Approved Research
Integrated omics to inform drug discovery and development
Approved Research ID: 150618
Approval date: December 7th 2023
Lay summary
Only one in every ten new medications studied by the pharmaceutical industry in early-stage clinical trials eventually make it to the patients that need them. Most often, these drugs fail to work in humans as they did in animal studies, and either do not produce the expected benefit or pose a safety concern. For this reason, a large proportion of investment is wasted on failed therapies, ultimately resulting in a higher cost for the drugs that do make it to market. This cost can be dramatically reduced if we make better use of available human-based data to determine whether drugs are likely to be safe and effective before investing time and money into those targets. Human genetic data allow us to do this. Because genes code for proteins, and most drug targets are proteins, natural genetic differences can be used as to represent what an intervention on that protein will look like. By investigating how these interventions influence a wide range of outcomes, we can determine whether the specific drug is likely to work, and whether any other traits we might not have expected will be affected by this drug as well. To do these analyses we require large datasets, like the UK Biobank and its linked electronic health records, that represent a diverse group of people across various lifestyles for whom genetic data and health outcomes over many years are available.
Our project will use data from the UK Biobank to investigate the potential effects of new medications and those already available in terms of three broad questions:
1) How does the disease [that this medication is prescribed for] work?

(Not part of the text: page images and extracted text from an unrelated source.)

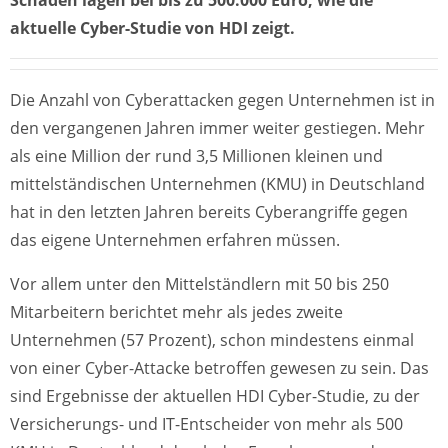
Schäden lagen bei bis zu 500.000 Euro, wie die
aktuelle Cyber-Studie von HDI zeigt.
Die Anzahl von Cyberattacken gegen Unternehmen ist in
den vergangenen Jahren immer weiter gestiegen. Mehr
als eine Million der rund 3,5 Millionen kleinen und
mittelständischen Unternehmen (KMU) in Deutschland
hat in den letzten Jahren bereits Cyberangriffe gegen
das eigene Unternehmen erfahren müssen.
Vor allem unter den Mittelständlern mit 50 bis 250
Mitarbeitern berichtet mehr als jedes zweite
Unternehmen (57 Prozent), schon mindestens einmal
von einer Cyber-Attacke betroffen gewesen zu sein. Das
sind Ergebnisse der aktuellen HDI Cyber-Studie, zu der
Versicherungs- und IT-Entscheider von mehr als 500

2) Which medications are most likely to help those with the disease (e.g., which medications are safe, how will we know it is working for a particular individual, which side-effects will it have, who will it work best for?)
3) What will the economic impact be of having this treatment/medication available?
Overall, this project aims to improve our understanding of what causes disease and how they can best be treated. This knowledge will inform better decisions about which medicines to further investigate and test in clinical trials, resulting in fewer failed investigations and less wasted money, ultimately resulting in more affordable medicines for the patients who need them.